READING TEXT:

---

Bulletproof json.dump?

Thu Jul 9 06:11:01 EDT 2020

On 2020-07-07, Stephen Rosen wrote:

> On Mon, Jul 6, 2020 at 6:37 AM Adam Funk <a24061 at ducksburg.com> wrote:
>
>> Is there a "bulletproof" version of json.dump somewhere that will
>> convert bytes to str, any other iterables to list, etc., so you can
>> just get your data into a file & keep working?
>>
>
> Is the data only being read by python programs? If so, consider using
> pickle: https://docs.python.org/3/library/pickle.html
> Unlike json dumping, the goal of pickle is to represent objects as exactly
> as possible and *not* to be interoperable with other languages.
>
>
> If you're using json to pass data between python and some other language,
> you don't want to silently convert bytes to strings.
> If you have a bytestring of utf-8 data, you want to utf-8 decode it before
> passing it to json.dumps.
> Likewise, if you have latin-1 data, you want to latin-1 decode it.
> There is no universal and correct bytes-to-string conversion.
>
> On Mon, Jul 6, 2020 at 9:45 AM Chris Angelico <rosuav at gmail.com> wrote:
>
>> Maybe what we need is to fork out the default JSON encoder into two,
>> or have a "strict=True" or "strict=False" flag. In non-strict mode,
>> round-tripping is not guaranteed, and various types will be folded to
>> each other - mainly, many built-in and stdlib types will be
>> represented in strings. In strict mode, compliance with the RFC is
>> ensured (so ValueError will be raised on inf/nan), and everything
>> should round-trip safely.
>>
>
> Wouldn't it be reasonable to represent this as an encoder which is provided
> by `json`? i.e.
>
>     from json import dumps, UnsafeJSONEncoder
>     ...
>     json.dumps(foo, cls=UnsafeJSONEncoder)
>
> Emphasizing the "Unsafe" part of this and introducing people to the idea of
> setting an encoder also seems nice.
>
>
> On Mon, Jul 6, 2020 at 9:12 AM Chris Angelico <rosuav at gmail.com> wrote:
>
>> On Mon, Jul 6, 2020 at 11:06 PM Jon Ribbens via Python-list
>> <python-list at python.org> wrote:
>> >
>
>> The 'json' module already fails to provide round-trip functionality:
>> >
>> >     >>> for data in ({True: 1}, {1: 2}, (1, 2)):
>> >     ...     if json.loads(json.dumps(data)) != data:
>> >     ...         print('oops', data, json.loads(json.dumps(data)))
>> >     ...
>> >     oops {True: 1} {'true': 1}
>> >     oops {1: 2} {'1': 2}
>> >     oops (1, 2) [1, 2]
>>
>> There's a fundamental limitation of JSON in that it requires string
>> keys, so this is an obvious transformation. I suppose you could call
>> that one a bug too, but it's very useful and not too dangerous. (And
>> then there's the tuple-to-list transformation, which I think probably
>> shouldn't happen, although I don't think that's likely to cause issues
>> either.)
>
>
> Ideally, all of these bits of support for non-JSON types should be opt-in,
> not opt-out.
> But it's not worth making a breaking change to the stdlib over this.

---

TASKS AND EXERCISES:
A. In the json.dump thread, take everything from "Thu Jul 9 06:11:01" down to "file & keep working?" and write it out again, changing "str" to "string".
B. Answer these questions from the json.dump thread:
(i) Which module does Stephen Rosen suggest using if the data is only read by Python programs?
(ii) In the proposed strict mode, what error would be raised on inf/nan?
(iii) What kind of keys does JSON require?

DATASET EXTRACT:
---

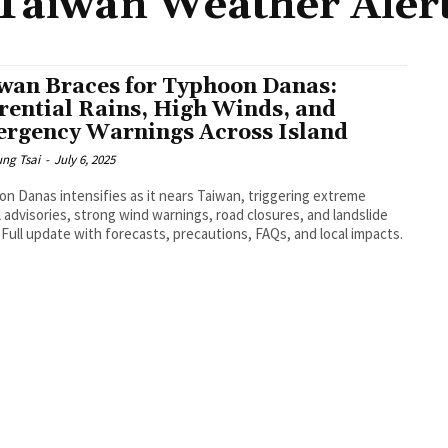
Taiwan Weather Aler
wan Braces for Typhoon Danas:
rential Rains, High Winds, and
rgency Warnings Across Island
ng Tsai
-
July 6, 2025
n Danas intensifies as it nears Taiwan, triggering extreme
ll advisories, strong wind warnings, road closures, and landslide
. Full update with forecasts, precautions, FAQs, and local impacts.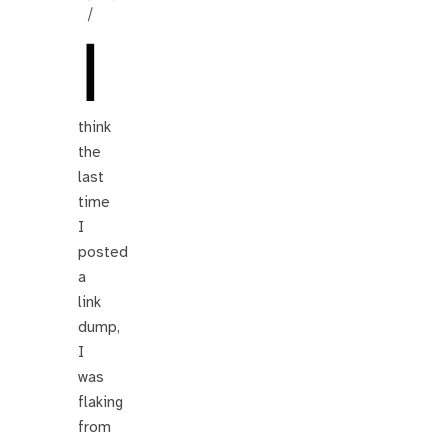
/
I
think
the
last
time
I
posted
a
link
dump,
I
was
flaking
from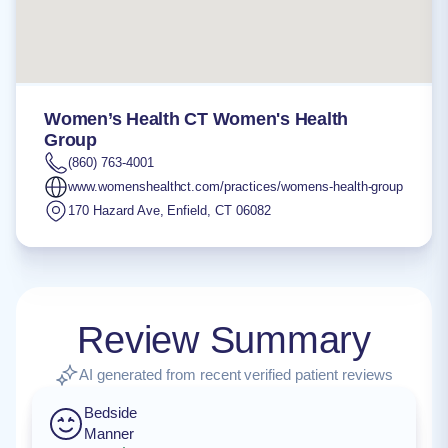
Women’s Health CT Women's Health
Group
(860) 763-4001
www.womenshealthct.com/practices/womens-health-group
170 Hazard Ave
,
Enfield
,
CT
06082
Review Summary
AI generated from recent verified patient reviews
Bedside
Manner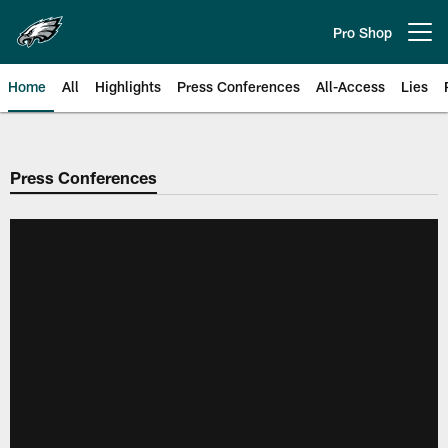
Skip
to
Pro Shop
Open menu button
main
content
Home
All
Highlights
Press Conferences
All-Access
Lies
Philadelphia Eagles | Official Sit
Press Conferences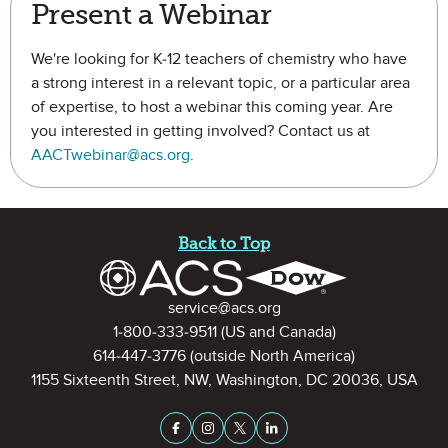
Present a Webinar
We're looking for K-12 teachers of chemistry who have
a strong interest in a relevant topic, or a particular area
of expertise, to host a webinar this coming year. Are
you interested in getting involved? Contact us at
AACTwebinar@acs.org
.
Site Footer
Back to Top
Contact Information
service@acs.org
1-800-333-9511
(US and Canada)
614-447-3776
(outside North America)
1155 Sixteenth Street, NW, Washington, DC 20036, USA
Stay Connected on Social Medi
Facebook
Instagram
X (formerly Twitter)
LinkedIn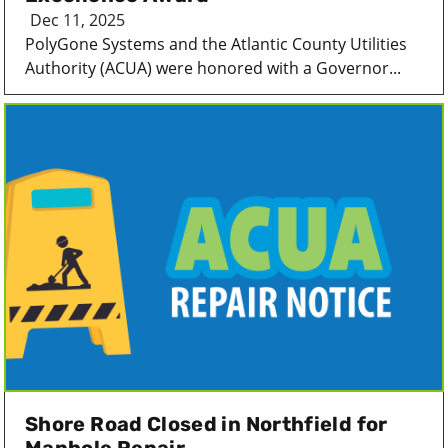
Dec 11, 2025
PolyGone Systems and the Atlantic County Utilities
Authority (ACUA) were honored with a Governor...
Shore Road Closed in Northfield for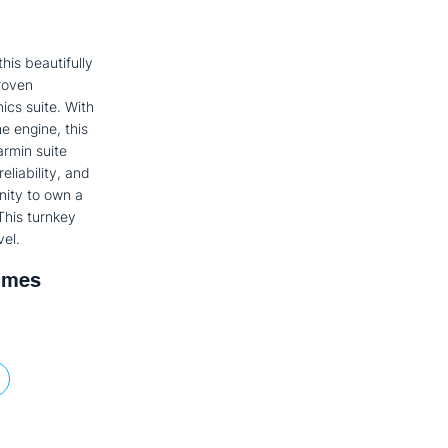
his beautifully
roven
ics suite. With
e engine, this
armin suite
eliability, and
nity to own a
This turnkey
vel.
imes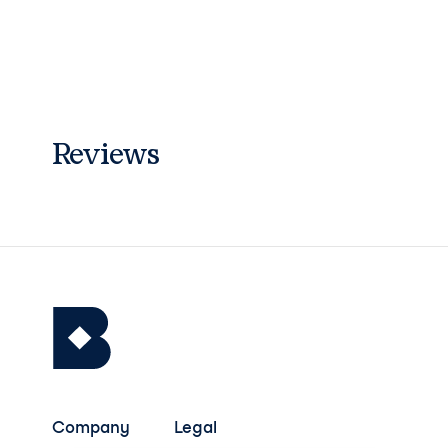
Reviews
Company
Legal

---

TASK-BY-TASK ANSWERS:
A.
Thu Jul 9 06:11:01 EDT 2020

On 2020-07-07, Stephen Rosen wrote:

> On Mon, Jul 6, 2020 at 6:37 AM Adam Funk <a24061 at ducksburg.com> wrote:
>
>> Is there a "bulletproof" version of json.dump somewhere that will
>> convert bytes to string, any other iterables to list, etc., so you can
>> just get your data into a file & keep working?

B.
(i) pickle
(ii) ValueError
(iii) String keys